Atmospheric legal procedural that peers into the uninviting shadows cast by the Church of the Latter-day Saints on contemporary and historical Utah.
After defense lawyer Brigham Bybee failed to win a high-profile lawsuit brought by a teenaged rape victim against a powerful Mormon church elder, he started to hit the bottle, his wife divorced him, and he was almost disbarred. Now, after a year of sobriety, Bybee, who was raised by Mormon parents but has never numbered himself among the Saints, is tapped by aging circuit judge Reed Macklesprang to be second banana on the legal team defending Owen Parks, an illiterate drifter accused of murdering Mormon Doug Farnsworth. Though the evidence against Parks is slight, Bybee senses that Macklesprang hopes Bybee’s history of ineptitude, and the obnoxious shenanigans of lead defense lawyer Ronnie Watters, will lead to a quick conviction. Against his better judgment, Bybee becomes friendly with Farnsworth's beautiful, crippled granddaughter, Zolene Swapp (the characters' odd Mormon names are a running joke). Of course, Zolene knows more about her grandfather's dealings with the church hierarchy than she's willing to admit. Could this be the reason that she vomits after having torrid sex with Bybee in a muddy mountain lake? When Watters is found dead in the same lake, Bybee learns of a letter that has been passed down through the family from one of the original participants in the 1857 slaughter of more than a hundred innocent men, women and children at Mountain Meadows.
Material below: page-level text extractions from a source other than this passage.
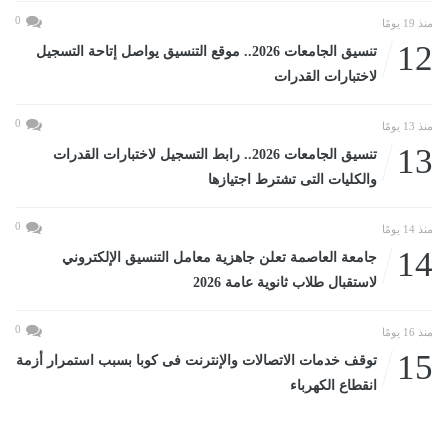
0
منذ 19 يومًا
12
تنسيق الجامعات 2026.. موقع التنسيق يواصل إتاحة التسجيل
لاختبارات القدرات
0
منذ 13 يومًا
13
تنسيق الجامعات 2026.. رابط التسجيل لاختبارات القدرات
والكليات التى تشترط اجتيازها
0
منذ 14 يومًا
14
جامعة العاصمة تعلن جاهزية معامل التنسيق الإلكتروني
لاستقبال طلاب ثانوية عامة 2026
0
منذ 16 يومًا
15
توقف خدمات الاتصالات والإنترنت فى كوبا بسبب استمرار أزمة
انقطاع الكهرباء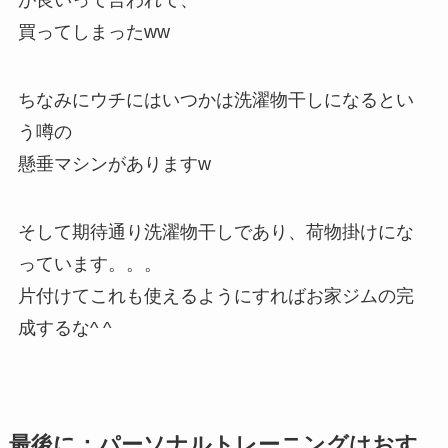
買ってしまったww
ちなみにウチにはいつかは洗濯物干しになるとい
う噂の
懸垂マシンがありますw
そして期待通り洗濯物干しであり、荷物掛けにな
っています。。。
片付けてこれも使えるようにすればお家ジムの完
成するな^ ^
最後に：パーソナルトレーニングはおす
Can he use the letter, and the conscience of the enormously fat Sheriff LaGrand Little, to save his client, avenge Farnsworth’s death, and vanquish an old enemy?
Newcomer Gates, a Utah native practicing law in Texas, turns a wonderfully jaundiced eye on the beauty and grotesqueries of his home state, and on the disquieting Mormon fringe culture that seems to hold it in an iron grip.